▸ Document section:
= Virginia Legislative Black Caucus =

The Virginia Legislative Black Caucus is an American political organization composed of Black members elected to the Virginia General Assembly.

==Mission==
The Virginia Legislative Black Caucus (VLBC) is committed to improving the economic, educational, political, and social conditions of African Americans, as well as historically underrepresented groups in Virginia. A vital part of VLBC’s mission is to raise the consciousness of other groups to the contributions made by African Americans to the Commonwealth and the Nation.

==Current membership==
List of officers:

| District | Officers | Position |
|---|---|---|
| 74 (House) | Del. Lamont Bagby | Chair |
| 95 (House) | Del. Marcia Price | Secretary |
| 11 (House) | Del. Sam Rasoul | Treasurer |
| 52 (House) | Del. Luke Torian | Chaplain |

=== Current members ===

1. Virginia State Del. Lamont Bagby (D-74th)
2. Virginia State Del. Jeff Bourne (D-71st)
3. Virginia State Del. Nadarius Clark (D-79th)
4. Virginia State Del. Jackie Glass (politician) (D-89th)
5. Virginia State Del. Cliff Hayes (D-77th)
6. Virginia State Del. Charniele Herring (D-46th)
7. Virginia State Del. Clinton Jenkins (D-76th)
8. Virginia State Sen. Mamie Locke (D-2nd)
9. Virginia State Sen. Louise Lucas (D-18th)
10. Virginia State Del. Michelle Maldonado (D-50th)
11. Virginia State Sen. Jennifer McClellan (D-9th)
12. Virginia State Del. Delores McQuinn (D-70th)
13. Virginia State Del. Candi Mundon King (D-2nd)
14. Virginia State Del. Marcia Price (D-95th)
15. Virginia State Del. Sam Rasoul (D-11th)

▸ Work instruction 1: In the article on the Virginia Legislative Black Caucus, which current members are listed as state senators rather than delegates?
▸ Work instruction 2: Continue the article on the Virginia Legislative Black Caucus from the point where it ends.

Extracted records:
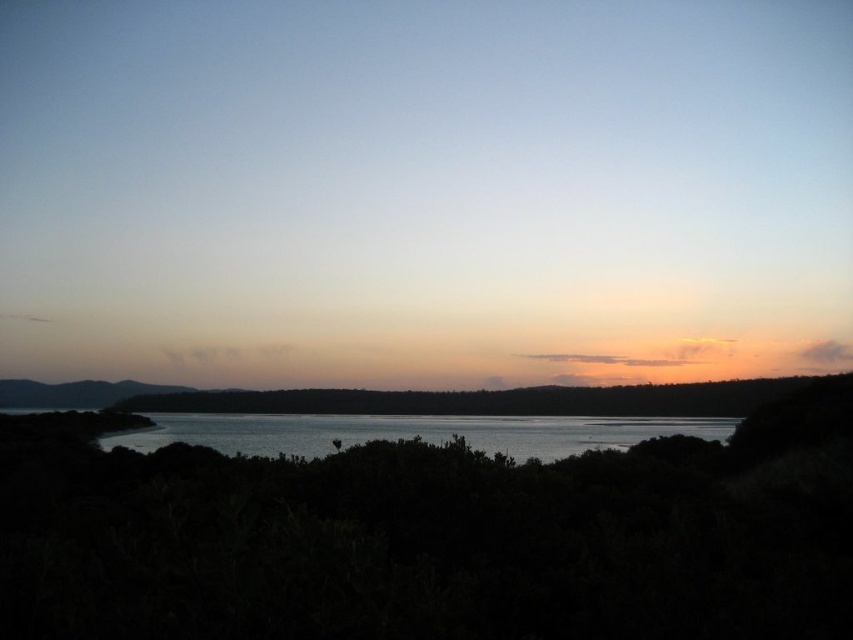
Question: Is the position of glistening silver water at center more distant than that of matte orange sky at center?

Choices:
 (A) no
 (B) yes

Answer: (A)

Question: Which of the following is the closest to the observer?

Choices:
 (A) matte orange sky at center
 (B) glistening silver water at center

Answer: (B)

Question: Can you confirm if glistening silver water at center is positioned below matte orange sky at center?

Choices:
 (A) no
 (B) yes

Answer: (B)

Question: Does glistening silver water at center have a lesser width compared to matte orange sky at center?

Choices:
 (A) yes
 (B) no

Answer: (A)

Question: Which of the following is the closest to the observer?

Choices:
 (A) (672, 426)
 (B) (679, 416)

Answer: (A)

Question: Which point is closer to the camera?

Choices:
 (A) glistening silver water at center
 (B) matte orange sky at center

Answer: (A)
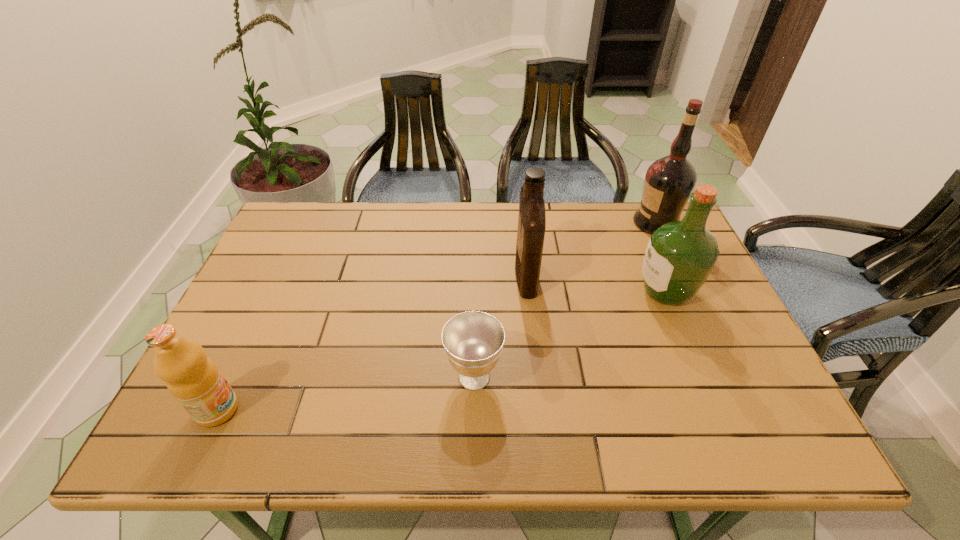
Identify the location of the farthest object. The image size is (960, 540). (669, 181).

Find the location of `the tallest object`. the tallest object is located at coordinates (669, 181).

You are a GUI agent. You are given a task and a screenshot of the screen. Output one action in this format:
    pyautogui.click(x=<x>, y=<y>)
    Task: Click on the third object from left to right
    
    Given the screenshot: What is the action you would take?
    pyautogui.click(x=532, y=217)

Locate an element on the screen. fruit juice is located at coordinates (195, 381).

Locate an element on the screen. the second shortest object is located at coordinates (195, 381).

Locate an element on the screen. This screenshot has height=540, width=960. the shortest object is located at coordinates (473, 341).

Where is `the fourth object from right to left`? Image resolution: width=960 pixels, height=540 pixels. the fourth object from right to left is located at coordinates (473, 341).

Locate an element on the screen. vacant space located on the surface of the tallest object is located at coordinates (548, 223).

This screenshot has height=540, width=960. Find the location of `free space located on the surface of the tallest object`. free space located on the surface of the tallest object is located at coordinates (612, 223).

The width and height of the screenshot is (960, 540). What are the coordinates of `free spot located 0.370m on the surface of the tallest object` in the screenshot? It's located at (517, 223).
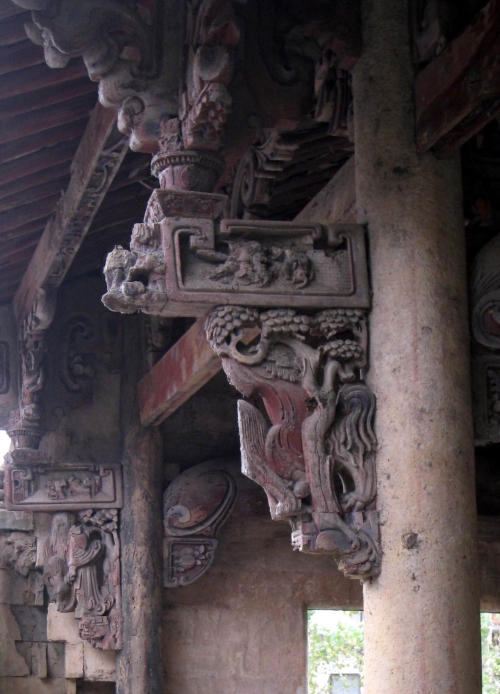
This screenshot has width=500, height=694. I want to click on sconce, so click(x=362, y=286), click(x=181, y=75), click(x=121, y=554).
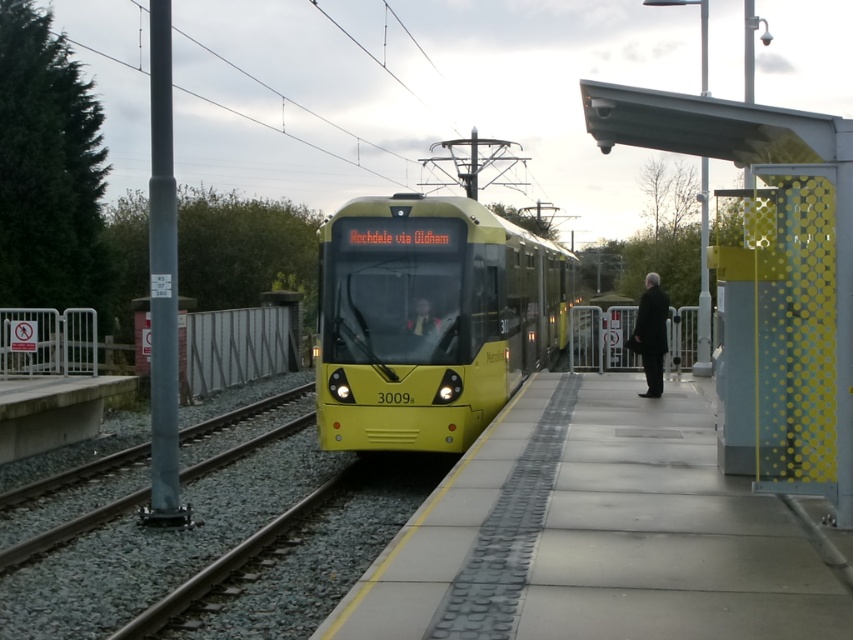
The height and width of the screenshot is (640, 853). I want to click on smooth concrete platform at center, so click(x=595, y=532).

Can you confirm if smooth concrete platform at center is positioned below yellow metallic train at center?

Correct, smooth concrete platform at center is located below yellow metallic train at center.

I want to click on smooth concrete platform at center, so click(x=595, y=532).

Identify the location of smooth concrete platform at center. This screenshot has width=853, height=640. (595, 532).

Is yellow metallic train at center below black wool coat at right?

Incorrect, yellow metallic train at center is not positioned below black wool coat at right.

From the picture: Does yellow metallic train at center have a lesser height compared to black wool coat at right?

No, yellow metallic train at center is not shorter than black wool coat at right.

At what (x,y) coordinates should I click in order to perform the action: click on yellow metallic train at center. Please return your answer as a coordinate pair (x, y). Looking at the image, I should click on (428, 320).

Locate an element on the screen. yellow metallic train at center is located at coordinates coord(428,320).

Is smooth concrete platform at center closer to the viewer compared to black wool coat at right?

Yes, smooth concrete platform at center is in front of black wool coat at right.

Is smooth concrete platform at center further to the viewer compared to black wool coat at right?

That is False.

Where is `smooth concrete platform at center`? smooth concrete platform at center is located at coordinates (595, 532).

At what (x,y) coordinates should I click in order to perform the action: click on smooth concrete platform at center. Please return your answer as a coordinate pair (x, y). The image size is (853, 640). Looking at the image, I should click on (595, 532).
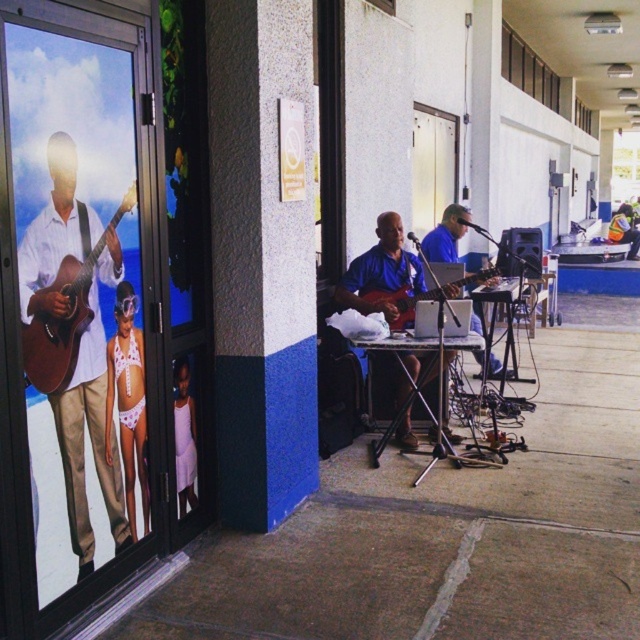
You are a passerby walking along the sidewalk and notice the white lace bikini at left and the orange reflective vest at center. Which object is located more to the left?

The white lace bikini at left is more to the left than the orange reflective vest at center.

You are a photographer standing at the entrance of the corridor. You want to take a photo of both the matte blue guitar at center and the brown acoustic guitar at left without any obstruction. Which guitar should you move and in which direction to ensure both are visible in the frame?

The brown acoustic guitar at left is behind the matte blue guitar at center. To ensure both are visible, you should move the brown acoustic guitar at left forward so it is no longer obstructed by the matte blue guitar at center.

▸ Written answer 1: Mamie Locke (D-2nd), Louise Lucas (D-18th), and Jennifer McClellan (D-9th).

▸ Written answer 2:
16. Virginia State Del. Briana Sewell (D-51st)
17. Virginia State Del. Don Scott (D-80th)
18. Virginia State Sen. Lionell Spruill, Sr. (D-5th)
19. Virginia State Del. Luke Torian (D-52nd)
20. Virginia State Del. Jeion Ward (D-92nd)
21. Virginia State Del. Angelia Williams Graves (D-90th)

===Past members===

- Virginia State Sen. Henry L. Marsh (D-16th) Dinwiddie and Petersburg. Part of Chesterfield, Hopewell, Prince George, and Richmond City
- Virginia State Sen. Yvonne B. Miller (D-5th) Chesapeake, Norfolk, and Virginia Beach
- Virginia State Del. Kenneth Cooper Alexander (D-89th) Norfolk
- Virginia State Del. Mamye BaCote (D-95th) Hampton and Newport News
- Virginia State Del. Rosalyn Dance (D-63rd) Chesterfield, Dinwiddie, and Petersburg
- Virginia State Del. Algie Howell (D-90th) Chesapeake, Norfolk, and Virginia Beach
- Virginia State Del. Matthew James (D-80th) Portsmouth
- Virginia State Del. Onzlee Ware (D-11th) Roanoke City and Roanoke County
- Virginia State Del. Joseph C. Lindsey (D-90th)
- Virginia State Del. Jennifer Carroll Foy (D-2nd)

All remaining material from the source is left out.